*Aim of the exercise*
Nothing but the lines from the one containing "Where is the ceiling? Give a box." through the last line of the data below should be returned, each copied exactly.
● ● ●
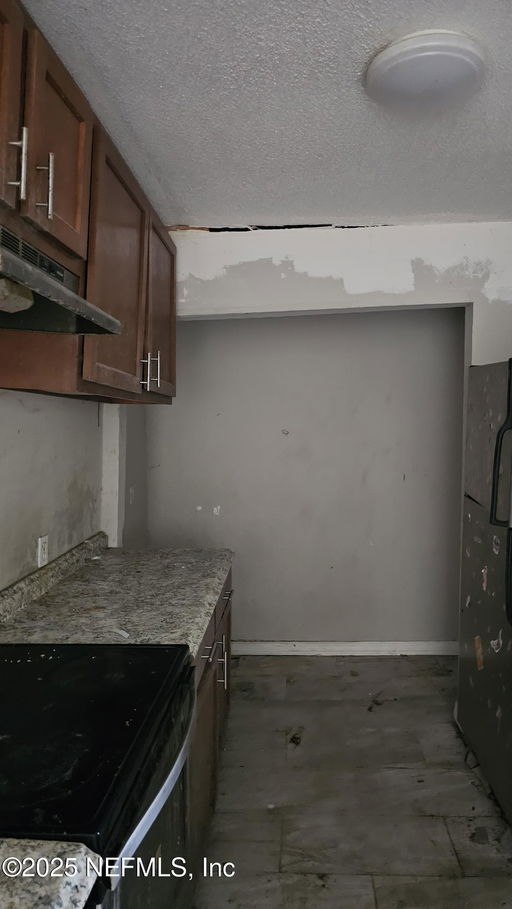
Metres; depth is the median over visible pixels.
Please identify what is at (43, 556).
wall outlet
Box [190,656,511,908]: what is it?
floor
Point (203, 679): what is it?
base cabinet
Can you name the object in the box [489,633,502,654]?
magnet
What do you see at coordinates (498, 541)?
magnet
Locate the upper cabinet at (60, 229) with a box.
[0,0,175,402]
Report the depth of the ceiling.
1.77 m
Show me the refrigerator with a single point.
(468, 612)
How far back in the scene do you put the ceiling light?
1.50 m
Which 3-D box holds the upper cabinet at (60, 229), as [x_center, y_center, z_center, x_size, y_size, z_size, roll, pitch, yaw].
[-0.608,-0.591,1.720,0.373,0.792,1.965,0,3,2]
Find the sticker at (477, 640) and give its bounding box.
[473,635,483,670]
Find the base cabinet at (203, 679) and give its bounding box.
[187,569,231,864]
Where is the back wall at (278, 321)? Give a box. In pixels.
[144,306,464,648]
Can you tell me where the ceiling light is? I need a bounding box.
[367,29,484,108]
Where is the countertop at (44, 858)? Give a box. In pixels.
[0,837,101,908]
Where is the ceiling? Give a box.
[23,0,511,229]
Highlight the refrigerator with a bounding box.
[456,357,511,822]
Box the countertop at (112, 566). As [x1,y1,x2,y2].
[0,532,232,653]
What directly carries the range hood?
attached to the upper cabinet at (60, 229)
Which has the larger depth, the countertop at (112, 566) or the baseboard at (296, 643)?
the baseboard at (296, 643)
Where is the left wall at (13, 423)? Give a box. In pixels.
[0,388,147,593]
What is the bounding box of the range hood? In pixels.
[0,223,120,336]
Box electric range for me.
[0,644,197,908]
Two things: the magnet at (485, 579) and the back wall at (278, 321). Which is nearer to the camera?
the magnet at (485, 579)
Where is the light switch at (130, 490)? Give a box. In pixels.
[128,486,134,504]
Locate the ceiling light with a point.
(403, 45)
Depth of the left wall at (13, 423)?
2.23 m
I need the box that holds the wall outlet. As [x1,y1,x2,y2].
[36,534,48,567]
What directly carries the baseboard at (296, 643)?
attached to the back wall at (278, 321)
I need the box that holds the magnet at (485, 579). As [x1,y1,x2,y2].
[481,565,488,590]
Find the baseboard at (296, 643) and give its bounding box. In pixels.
[228,640,460,655]
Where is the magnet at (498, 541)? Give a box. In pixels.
[491,535,500,553]
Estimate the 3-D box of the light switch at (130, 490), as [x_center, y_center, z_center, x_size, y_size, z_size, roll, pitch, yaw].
[-0.768,0.252,3.365,0.013,0.113,0.075,0,3,2]
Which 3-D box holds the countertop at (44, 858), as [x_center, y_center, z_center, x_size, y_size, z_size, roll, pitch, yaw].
[-0.555,0.608,0.485,0.647,0.057,0.820,0,3,2]
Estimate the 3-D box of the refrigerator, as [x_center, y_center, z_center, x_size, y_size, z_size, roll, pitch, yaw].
[1.270,0.517,2.264,0.900,1.770,0.935,0,3,2]
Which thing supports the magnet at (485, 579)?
attached to the refrigerator
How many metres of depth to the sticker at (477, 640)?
2.42 m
● ● ●
*The completed task*
Where is the ceiling? Give a box.
[23,0,511,229]
Highlight the refrigerator with a bounding box.
[456,357,511,822]
Box the countertop at (112, 566). As [x1,y1,x2,y2].
[0,532,232,653]
What directly carries the range hood?
attached to the upper cabinet at (60, 229)
Which has the larger depth, the countertop at (112, 566) or the baseboard at (296, 643)?
the baseboard at (296, 643)
Where is the left wall at (13, 423)? Give a box. In pixels.
[0,388,147,593]
What is the bounding box of the range hood? In pixels.
[0,223,120,336]
Box electric range for me.
[0,644,197,908]
Two things: the magnet at (485, 579) and the back wall at (278, 321). Which is nearer to the camera?
the magnet at (485, 579)
Where is the light switch at (130, 490)? Give a box. In pixels.
[128,486,134,504]
Locate the ceiling light with a point.
(403, 45)
Depth of the left wall at (13, 423)?
2.23 m
I need the box that holds the wall outlet. As [x1,y1,x2,y2].
[36,534,48,567]
What directly carries the baseboard at (296, 643)?
attached to the back wall at (278, 321)
I need the box that holds the magnet at (485, 579). As [x1,y1,x2,y2].
[481,565,488,590]
Find the baseboard at (296, 643) and give its bounding box. In pixels.
[228,640,460,655]
Where is the magnet at (498, 541)? Give a box. In pixels.
[491,535,500,553]
Estimate the 3-D box of the light switch at (130, 490), as [x_center, y_center, z_center, x_size, y_size, z_size, roll, pitch, yaw].
[-0.768,0.252,3.365,0.013,0.113,0.075,0,3,2]
Which 3-D box holds the countertop at (44, 858), as [x_center, y_center, z_center, x_size, y_size, z_size, roll, pitch, yaw].
[-0.555,0.608,0.485,0.647,0.057,0.820,0,3,2]
Estimate the 3-D box of the refrigerator, as [x_center, y_center, z_center, x_size, y_size, z_size, roll, pitch, yaw].
[1.270,0.517,2.264,0.900,1.770,0.935,0,3,2]
Which thing supports the magnet at (485, 579)?
attached to the refrigerator
How many metres of depth to the sticker at (477, 640)?
2.42 m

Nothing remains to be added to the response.